— Your objective —
Return every one of the lines below, unchanged and in the same order.

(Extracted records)
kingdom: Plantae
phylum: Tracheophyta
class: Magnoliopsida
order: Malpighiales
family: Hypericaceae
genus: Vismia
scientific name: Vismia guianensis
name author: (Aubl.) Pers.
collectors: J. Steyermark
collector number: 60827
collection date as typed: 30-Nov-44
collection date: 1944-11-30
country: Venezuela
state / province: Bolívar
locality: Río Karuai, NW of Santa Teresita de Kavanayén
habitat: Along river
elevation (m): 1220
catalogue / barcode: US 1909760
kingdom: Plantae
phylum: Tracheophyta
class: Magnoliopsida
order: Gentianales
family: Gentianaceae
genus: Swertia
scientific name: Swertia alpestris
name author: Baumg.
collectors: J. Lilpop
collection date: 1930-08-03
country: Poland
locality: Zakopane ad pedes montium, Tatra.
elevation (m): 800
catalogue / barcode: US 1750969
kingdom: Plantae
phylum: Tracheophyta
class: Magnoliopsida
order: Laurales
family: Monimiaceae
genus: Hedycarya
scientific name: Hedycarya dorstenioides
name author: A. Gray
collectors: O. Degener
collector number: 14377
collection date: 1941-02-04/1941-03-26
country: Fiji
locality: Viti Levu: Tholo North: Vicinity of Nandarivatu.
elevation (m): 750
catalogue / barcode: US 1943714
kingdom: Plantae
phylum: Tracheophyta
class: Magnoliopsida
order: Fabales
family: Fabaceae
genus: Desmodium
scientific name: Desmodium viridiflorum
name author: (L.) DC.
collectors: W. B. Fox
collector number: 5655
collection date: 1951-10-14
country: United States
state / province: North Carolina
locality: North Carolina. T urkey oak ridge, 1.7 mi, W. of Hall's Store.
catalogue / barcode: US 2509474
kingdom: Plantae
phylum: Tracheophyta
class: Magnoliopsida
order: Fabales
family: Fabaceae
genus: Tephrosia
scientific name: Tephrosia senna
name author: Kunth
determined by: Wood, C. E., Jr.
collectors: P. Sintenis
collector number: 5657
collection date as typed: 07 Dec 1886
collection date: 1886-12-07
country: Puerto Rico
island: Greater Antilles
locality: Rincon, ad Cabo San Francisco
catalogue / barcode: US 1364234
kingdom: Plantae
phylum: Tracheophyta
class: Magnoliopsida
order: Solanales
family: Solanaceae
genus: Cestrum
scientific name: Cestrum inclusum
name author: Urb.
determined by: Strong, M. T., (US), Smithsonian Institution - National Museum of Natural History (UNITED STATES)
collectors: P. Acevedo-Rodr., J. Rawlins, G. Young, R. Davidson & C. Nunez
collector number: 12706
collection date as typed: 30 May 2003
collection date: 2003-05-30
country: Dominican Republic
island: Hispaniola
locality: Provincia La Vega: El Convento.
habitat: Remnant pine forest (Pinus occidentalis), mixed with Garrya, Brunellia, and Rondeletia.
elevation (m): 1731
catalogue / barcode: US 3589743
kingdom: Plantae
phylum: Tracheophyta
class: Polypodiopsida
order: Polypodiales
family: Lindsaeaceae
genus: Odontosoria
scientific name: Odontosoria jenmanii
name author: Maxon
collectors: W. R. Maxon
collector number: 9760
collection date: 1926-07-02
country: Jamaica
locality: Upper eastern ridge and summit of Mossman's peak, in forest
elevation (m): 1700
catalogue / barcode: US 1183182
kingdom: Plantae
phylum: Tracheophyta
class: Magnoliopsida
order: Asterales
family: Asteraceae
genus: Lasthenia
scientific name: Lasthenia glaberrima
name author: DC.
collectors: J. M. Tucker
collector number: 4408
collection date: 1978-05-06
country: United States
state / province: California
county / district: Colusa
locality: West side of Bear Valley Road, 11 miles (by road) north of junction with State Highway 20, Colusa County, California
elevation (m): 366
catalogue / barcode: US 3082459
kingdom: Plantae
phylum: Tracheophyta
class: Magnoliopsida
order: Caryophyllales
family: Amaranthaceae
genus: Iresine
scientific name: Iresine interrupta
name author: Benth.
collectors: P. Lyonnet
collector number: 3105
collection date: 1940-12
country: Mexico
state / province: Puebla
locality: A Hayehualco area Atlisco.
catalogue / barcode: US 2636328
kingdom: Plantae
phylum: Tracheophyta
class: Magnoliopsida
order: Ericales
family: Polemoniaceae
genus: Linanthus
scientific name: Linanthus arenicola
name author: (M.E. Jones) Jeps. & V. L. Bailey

— Task result —
kingdom: Plantae
phylum: Tracheophyta
class: Magnoliopsida
order: Malpighiales
family: Hypericaceae
genus: Vismia
scientific name: Vismia guianensis
name author: (Aubl.) Pers.
collectors: J. Steyermark
collector number: 60827
collection date as typed: 30-Nov-44
collection date: 1944-11-30
country: Venezuela
state / province: Bolívar
locality: Río Karuai, NW of Santa Teresita de Kavanayén
habitat: Along river
elevation (m): 1220
catalogue / barcode: US 1909760
kingdom: Plantae
phylum: Tracheophyta
class: Magnoliopsida
order: Gentianales
family: Gentianaceae
genus: Swertia
scientific name: Swertia alpestris
name author: Baumg.
collectors: J. Lilpop
collection date: 1930-08-03
country: Poland
locality: Zakopane ad pedes montium, Tatra.
elevation (m): 800
catalogue / barcode: US 1750969
kingdom: Plantae
phylum: Tracheophyta
class: Magnoliopsida
order: Laurales
family: Monimiaceae
genus: Hedycarya
scientific name: Hedycarya dorstenioides
name author: A. Gray
collectors: O. Degener
collector number: 14377
collection date: 1941-02-04/1941-03-26
country: Fiji
locality: Viti Levu: Tholo North: Vicinity of Nandarivatu.
elevation (m): 750
catalogue / barcode: US 1943714
kingdom: Plantae
phylum: Tracheophyta
class: Magnoliopsida
order: Fabales
family: Fabaceae
genus: Desmodium
scientific name: Desmodium viridiflorum
name author: (L.) DC.
collectors: W. B. Fox
collector number: 5655
collection date: 1951-10-14
country: United States
state / province: North Carolina
locality: North Carolina. T urkey oak ridge, 1.7 mi, W. of Hall's Store.
catalogue / barcode: US 2509474
kingdom: Plantae
phylum: Tracheophyta
class: Magnoliopsida
order: Fabales
family: Fabaceae
genus: Tephrosia
scientific name: Tephrosia senna
name author: Kunth
determined by: Wood, C. E., Jr.
collectors: P. Sintenis
collector number: 5657
collection date as typed: 07 Dec 1886
collection date: 1886-12-07
country: Puerto Rico
island: Greater Antilles
locality: Rincon, ad Cabo San Francisco
catalogue / barcode: US 1364234
kingdom: Plantae
phylum: Tracheophyta
class: Magnoliopsida
order: Solanales
family: Solanaceae
genus: Cestrum
scientific name: Cestrum inclusum
name author: Urb.
determined by: Strong, M. T., (US), Smithsonian Institution - National Museum of Natural History (UNITED STATES)
collectors: P. Acevedo-Rodr., J. Rawlins, G. Young, R. Davidson & C. Nunez
collector number: 12706
collection date as typed: 30 May 2003
collection date: 2003-05-30
country: Dominican Republic
island: Hispaniola
locality: Provincia La Vega: El Convento.
habitat: Remnant pine forest (Pinus occidentalis), mixed with Garrya, Brunellia, and Rondeletia.
elevation (m): 1731
catalogue / barcode: US 3589743
kingdom: Plantae
phylum: Tracheophyta
class: Polypodiopsida
order: Polypodiales
family: Lindsaeaceae
genus: Odontosoria
scientific name: Odontosoria jenmanii
name author: Maxon
collectors: W. R. Maxon
collector number: 9760
collection date: 1926-07-02
country: Jamaica
locality: Upper eastern ridge and summit of Mossman's peak, in forest
elevation (m): 1700
catalogue / barcode: US 1183182
kingdom: Plantae
phylum: Tracheophyta
class: Magnoliopsida
order: Asterales
family: Asteraceae
genus: Lasthenia
scientific name: Lasthenia glaberrima
name author: DC.
collectors: J. M. Tucker
collector number: 4408
collection date: 1978-05-06
country: United States
state / province: California
county / district: Colusa
locality: West side of Bear Valley Road, 11 miles (by road) north of junction with State Highway 20, Colusa County, California
elevation (m): 366
catalogue / barcode: US 3082459
kingdom: Plantae
phylum: Tracheophyta
class: Magnoliopsida
order: Caryophyllales
family: Amaranthaceae
genus: Iresine
scientific name: Iresine interrupta
name author: Benth.
collectors: P. Lyonnet
collector number: 3105
collection date: 1940-12
country: Mexico
state / province: Puebla
locality: A Hayehualco area Atlisco.
catalogue / barcode: US 2636328
kingdom: Plantae
phylum: Tracheophyta
class: Magnoliopsida
order: Ericales
family: Polemoniaceae
genus: Linanthus
scientific name: Linanthus arenicola
name author: (M.E. Jones) Jeps. & V. L. Bailey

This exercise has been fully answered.